-- WRITTEN TASK --
Each line holding the word "uuid" must appear in the answer, copied from the entries.
[[ DATA IN THIS EXERCISE open ]]
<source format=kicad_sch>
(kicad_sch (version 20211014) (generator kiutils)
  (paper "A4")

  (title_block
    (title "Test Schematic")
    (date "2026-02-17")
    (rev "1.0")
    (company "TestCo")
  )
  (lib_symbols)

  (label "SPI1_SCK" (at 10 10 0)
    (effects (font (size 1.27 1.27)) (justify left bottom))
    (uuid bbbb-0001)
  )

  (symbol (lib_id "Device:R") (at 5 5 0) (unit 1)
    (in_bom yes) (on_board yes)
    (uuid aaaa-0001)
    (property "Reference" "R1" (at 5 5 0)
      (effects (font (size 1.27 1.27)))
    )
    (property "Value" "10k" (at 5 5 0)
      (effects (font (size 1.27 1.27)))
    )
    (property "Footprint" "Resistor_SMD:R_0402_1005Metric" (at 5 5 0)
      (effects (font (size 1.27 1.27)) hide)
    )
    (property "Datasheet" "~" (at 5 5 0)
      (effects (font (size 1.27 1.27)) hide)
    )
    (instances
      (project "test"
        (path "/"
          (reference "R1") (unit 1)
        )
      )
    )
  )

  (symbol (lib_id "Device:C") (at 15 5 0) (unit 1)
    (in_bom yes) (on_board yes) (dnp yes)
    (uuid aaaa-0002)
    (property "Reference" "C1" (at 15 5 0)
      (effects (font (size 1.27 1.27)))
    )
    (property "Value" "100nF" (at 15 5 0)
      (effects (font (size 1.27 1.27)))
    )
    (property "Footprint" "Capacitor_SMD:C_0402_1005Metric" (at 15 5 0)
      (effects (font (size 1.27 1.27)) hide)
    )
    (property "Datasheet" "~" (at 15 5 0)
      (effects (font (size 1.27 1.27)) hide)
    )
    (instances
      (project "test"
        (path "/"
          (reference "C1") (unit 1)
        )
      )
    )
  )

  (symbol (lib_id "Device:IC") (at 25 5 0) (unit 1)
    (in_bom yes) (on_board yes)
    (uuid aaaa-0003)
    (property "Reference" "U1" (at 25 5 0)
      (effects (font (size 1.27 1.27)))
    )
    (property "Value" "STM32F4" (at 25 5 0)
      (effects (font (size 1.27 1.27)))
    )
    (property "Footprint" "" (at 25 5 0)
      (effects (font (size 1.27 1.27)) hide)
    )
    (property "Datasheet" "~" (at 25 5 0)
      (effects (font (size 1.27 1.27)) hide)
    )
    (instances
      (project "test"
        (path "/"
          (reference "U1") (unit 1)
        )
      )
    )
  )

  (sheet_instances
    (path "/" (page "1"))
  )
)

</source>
[[ DATA IN THIS EXERCISE closed ]]
[[ DATA IN THIS EXERCISE open ]]
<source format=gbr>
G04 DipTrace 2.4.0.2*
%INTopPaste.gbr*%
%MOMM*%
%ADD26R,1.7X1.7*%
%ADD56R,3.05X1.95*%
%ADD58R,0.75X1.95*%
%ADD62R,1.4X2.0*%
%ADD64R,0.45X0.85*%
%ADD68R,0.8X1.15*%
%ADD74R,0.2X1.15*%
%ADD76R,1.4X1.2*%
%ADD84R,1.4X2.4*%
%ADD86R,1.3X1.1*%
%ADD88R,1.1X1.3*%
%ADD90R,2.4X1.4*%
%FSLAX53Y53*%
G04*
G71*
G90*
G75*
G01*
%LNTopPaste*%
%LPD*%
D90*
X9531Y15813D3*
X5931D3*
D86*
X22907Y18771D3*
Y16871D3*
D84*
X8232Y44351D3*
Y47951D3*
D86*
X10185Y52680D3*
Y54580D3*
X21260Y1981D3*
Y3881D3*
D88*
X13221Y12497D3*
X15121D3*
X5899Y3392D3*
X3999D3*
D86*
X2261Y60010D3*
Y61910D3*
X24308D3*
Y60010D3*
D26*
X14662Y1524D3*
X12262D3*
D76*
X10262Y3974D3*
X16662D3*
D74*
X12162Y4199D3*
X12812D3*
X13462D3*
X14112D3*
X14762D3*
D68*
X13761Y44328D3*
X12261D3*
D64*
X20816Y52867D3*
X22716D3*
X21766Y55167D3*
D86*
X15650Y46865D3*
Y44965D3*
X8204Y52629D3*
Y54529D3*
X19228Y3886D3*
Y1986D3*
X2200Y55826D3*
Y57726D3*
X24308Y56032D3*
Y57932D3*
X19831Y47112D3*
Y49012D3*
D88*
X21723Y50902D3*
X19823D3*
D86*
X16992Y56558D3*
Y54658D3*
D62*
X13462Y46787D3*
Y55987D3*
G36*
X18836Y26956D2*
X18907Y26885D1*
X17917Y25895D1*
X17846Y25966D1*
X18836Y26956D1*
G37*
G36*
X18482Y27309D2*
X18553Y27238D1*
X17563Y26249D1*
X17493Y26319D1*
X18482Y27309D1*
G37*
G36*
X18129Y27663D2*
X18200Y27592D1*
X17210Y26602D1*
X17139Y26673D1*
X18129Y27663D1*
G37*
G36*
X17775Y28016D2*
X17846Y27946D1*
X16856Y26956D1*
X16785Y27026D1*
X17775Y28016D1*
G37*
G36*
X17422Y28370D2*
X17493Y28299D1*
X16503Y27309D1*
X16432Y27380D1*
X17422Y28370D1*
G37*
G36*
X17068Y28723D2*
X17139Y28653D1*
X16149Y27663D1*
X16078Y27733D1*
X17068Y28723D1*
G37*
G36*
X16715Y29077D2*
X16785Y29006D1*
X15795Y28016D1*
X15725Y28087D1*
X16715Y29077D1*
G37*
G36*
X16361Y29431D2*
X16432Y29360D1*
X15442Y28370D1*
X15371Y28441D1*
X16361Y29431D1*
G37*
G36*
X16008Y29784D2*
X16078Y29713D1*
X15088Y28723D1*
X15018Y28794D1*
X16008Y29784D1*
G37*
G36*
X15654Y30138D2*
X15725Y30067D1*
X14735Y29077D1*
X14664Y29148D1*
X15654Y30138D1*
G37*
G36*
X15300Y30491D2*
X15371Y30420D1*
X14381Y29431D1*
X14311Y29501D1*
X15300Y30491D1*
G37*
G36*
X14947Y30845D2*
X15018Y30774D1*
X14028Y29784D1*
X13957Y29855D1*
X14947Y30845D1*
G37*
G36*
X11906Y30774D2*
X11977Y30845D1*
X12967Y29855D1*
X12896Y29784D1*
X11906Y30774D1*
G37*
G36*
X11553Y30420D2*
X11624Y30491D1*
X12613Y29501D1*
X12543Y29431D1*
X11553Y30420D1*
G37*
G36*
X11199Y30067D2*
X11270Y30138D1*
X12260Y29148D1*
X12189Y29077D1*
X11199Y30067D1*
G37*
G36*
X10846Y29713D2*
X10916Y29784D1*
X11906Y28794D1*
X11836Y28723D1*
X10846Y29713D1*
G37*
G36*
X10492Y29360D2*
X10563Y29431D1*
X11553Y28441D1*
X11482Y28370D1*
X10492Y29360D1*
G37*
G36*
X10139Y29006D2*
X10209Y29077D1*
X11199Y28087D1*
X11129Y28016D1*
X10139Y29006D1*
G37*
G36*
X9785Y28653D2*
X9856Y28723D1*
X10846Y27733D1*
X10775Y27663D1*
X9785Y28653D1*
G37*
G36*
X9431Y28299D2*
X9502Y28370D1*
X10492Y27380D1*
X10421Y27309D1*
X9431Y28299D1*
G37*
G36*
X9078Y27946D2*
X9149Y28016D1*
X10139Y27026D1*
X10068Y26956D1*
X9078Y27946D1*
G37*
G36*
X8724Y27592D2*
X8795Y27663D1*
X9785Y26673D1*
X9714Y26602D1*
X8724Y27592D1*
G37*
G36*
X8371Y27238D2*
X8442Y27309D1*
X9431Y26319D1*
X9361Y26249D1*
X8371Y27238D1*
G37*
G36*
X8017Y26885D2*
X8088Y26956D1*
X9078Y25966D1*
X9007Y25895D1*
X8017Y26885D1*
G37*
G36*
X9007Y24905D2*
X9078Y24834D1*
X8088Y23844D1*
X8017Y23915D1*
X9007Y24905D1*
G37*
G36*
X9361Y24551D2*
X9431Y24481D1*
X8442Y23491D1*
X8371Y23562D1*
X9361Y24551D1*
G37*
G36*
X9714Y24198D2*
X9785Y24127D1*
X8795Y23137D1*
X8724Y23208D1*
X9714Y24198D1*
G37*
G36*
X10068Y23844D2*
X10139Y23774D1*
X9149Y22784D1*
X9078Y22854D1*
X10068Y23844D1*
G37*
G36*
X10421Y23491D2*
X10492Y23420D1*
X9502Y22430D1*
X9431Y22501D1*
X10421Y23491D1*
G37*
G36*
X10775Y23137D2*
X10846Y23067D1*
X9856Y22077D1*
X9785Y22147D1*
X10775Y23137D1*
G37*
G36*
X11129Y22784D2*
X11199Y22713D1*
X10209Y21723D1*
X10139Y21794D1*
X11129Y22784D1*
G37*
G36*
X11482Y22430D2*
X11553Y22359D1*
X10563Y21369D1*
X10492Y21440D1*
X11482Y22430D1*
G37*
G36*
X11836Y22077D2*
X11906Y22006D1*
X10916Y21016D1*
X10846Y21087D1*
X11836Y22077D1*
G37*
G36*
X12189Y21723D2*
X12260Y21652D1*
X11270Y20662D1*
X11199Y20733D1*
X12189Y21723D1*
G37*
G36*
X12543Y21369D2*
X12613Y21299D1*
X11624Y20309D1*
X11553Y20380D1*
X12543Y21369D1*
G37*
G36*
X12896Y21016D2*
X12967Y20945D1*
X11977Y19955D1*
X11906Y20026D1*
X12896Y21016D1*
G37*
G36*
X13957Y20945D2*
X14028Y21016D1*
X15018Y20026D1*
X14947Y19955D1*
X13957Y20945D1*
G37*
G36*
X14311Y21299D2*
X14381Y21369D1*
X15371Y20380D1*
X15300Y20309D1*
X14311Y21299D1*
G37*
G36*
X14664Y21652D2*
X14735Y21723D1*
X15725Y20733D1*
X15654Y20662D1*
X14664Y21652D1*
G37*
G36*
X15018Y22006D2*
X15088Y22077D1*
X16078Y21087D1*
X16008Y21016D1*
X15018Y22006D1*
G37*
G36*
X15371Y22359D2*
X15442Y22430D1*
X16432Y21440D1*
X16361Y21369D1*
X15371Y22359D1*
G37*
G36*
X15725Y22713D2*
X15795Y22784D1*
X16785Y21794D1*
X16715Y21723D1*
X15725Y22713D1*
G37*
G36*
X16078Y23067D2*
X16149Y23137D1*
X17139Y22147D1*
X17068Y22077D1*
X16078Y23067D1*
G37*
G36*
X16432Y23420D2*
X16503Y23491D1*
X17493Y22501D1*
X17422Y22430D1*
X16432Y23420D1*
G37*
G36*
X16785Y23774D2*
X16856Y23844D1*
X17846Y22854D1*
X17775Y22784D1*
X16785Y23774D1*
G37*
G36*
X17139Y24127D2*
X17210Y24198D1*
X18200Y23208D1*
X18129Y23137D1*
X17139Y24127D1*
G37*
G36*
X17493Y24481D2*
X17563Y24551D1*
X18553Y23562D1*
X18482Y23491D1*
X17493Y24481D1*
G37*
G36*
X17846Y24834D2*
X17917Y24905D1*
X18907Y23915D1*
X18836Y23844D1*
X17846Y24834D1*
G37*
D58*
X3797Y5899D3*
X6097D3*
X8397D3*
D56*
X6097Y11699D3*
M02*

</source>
[[ DATA IN THIS EXERCISE closed ]]
-- ANSWER BOX --
    (uuid bbbb-0001)
    (uuid aaaa-0001)
    (uuid aaaa-0002)
    (uuid aaaa-0003)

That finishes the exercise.